My Liver Birds reboot, set in the present day with new music and a new story, is coming to life at the Royal Court Theatre.

For the last three years I’ve been writing a musical. Based on Carla Lane and Myra Taylor’s Liver Birds characters Beryl and Sandra, but set in the present day with new music and a new story, it is coming to life at the Royal Court Theatre – in Liverpool, appropriately. Amazingly, the sun shines as the train ambles into Lime Street, where Ken Dodd’s statue has recently been customised with a feather duster tickling stick and some garlands of orange and lime green. Outside the station, composer Mike Lindup and I buy a Big Issue. We have a scene opening Act Two with a Big Issue seller and we are superstitious. We check into our “apart-hotel”. Apart-hotel is a new word and means a hotel room with a kitchen area you will never, ever use.

At the theatre everyone hugs as though their lives depend on it; we are all aware we are heading into a battle the outcome of which is unknown. There will be no more hugging after this point till opening night as stress levels increase day by day. I buy chocolate on the way back as there’s a fridge in my apart-hotel and I ought to use it for something.

Stored data:
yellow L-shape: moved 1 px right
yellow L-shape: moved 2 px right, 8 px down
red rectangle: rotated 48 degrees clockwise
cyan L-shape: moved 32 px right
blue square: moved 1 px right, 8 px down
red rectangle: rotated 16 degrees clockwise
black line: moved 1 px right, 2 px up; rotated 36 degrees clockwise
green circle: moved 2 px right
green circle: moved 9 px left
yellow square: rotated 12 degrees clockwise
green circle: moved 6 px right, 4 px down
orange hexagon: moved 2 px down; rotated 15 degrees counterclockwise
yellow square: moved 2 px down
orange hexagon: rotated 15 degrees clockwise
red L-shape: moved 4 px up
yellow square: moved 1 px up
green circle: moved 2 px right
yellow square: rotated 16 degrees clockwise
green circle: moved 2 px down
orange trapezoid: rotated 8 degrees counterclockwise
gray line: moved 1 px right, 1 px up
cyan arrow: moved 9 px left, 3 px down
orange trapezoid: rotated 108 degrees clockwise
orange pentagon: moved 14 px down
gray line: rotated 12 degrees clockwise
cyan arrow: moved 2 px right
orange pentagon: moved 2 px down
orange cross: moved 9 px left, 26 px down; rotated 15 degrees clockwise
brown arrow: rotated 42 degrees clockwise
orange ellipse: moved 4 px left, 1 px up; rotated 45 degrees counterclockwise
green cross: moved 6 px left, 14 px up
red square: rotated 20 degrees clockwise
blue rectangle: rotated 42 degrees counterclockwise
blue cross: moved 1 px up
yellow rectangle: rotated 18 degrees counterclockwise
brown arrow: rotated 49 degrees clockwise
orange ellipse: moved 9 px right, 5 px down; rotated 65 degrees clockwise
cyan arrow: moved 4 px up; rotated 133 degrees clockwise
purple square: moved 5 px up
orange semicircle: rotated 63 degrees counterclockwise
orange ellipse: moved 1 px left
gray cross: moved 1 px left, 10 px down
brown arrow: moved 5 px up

To do:
A - List every person or character named in the piece about the Liver Birds musical.
B - According to the piece about the Liver Birds musical, what has recently been added to Ken Dodd's statue at Lime Street?

Responses to the tasks:
A - Carla Lane, Myra Taylor, Beryl, Sandra, Ken Dodd, Mike Lindup

B - A feather duster tickling stick and some garlands of orange and lime green.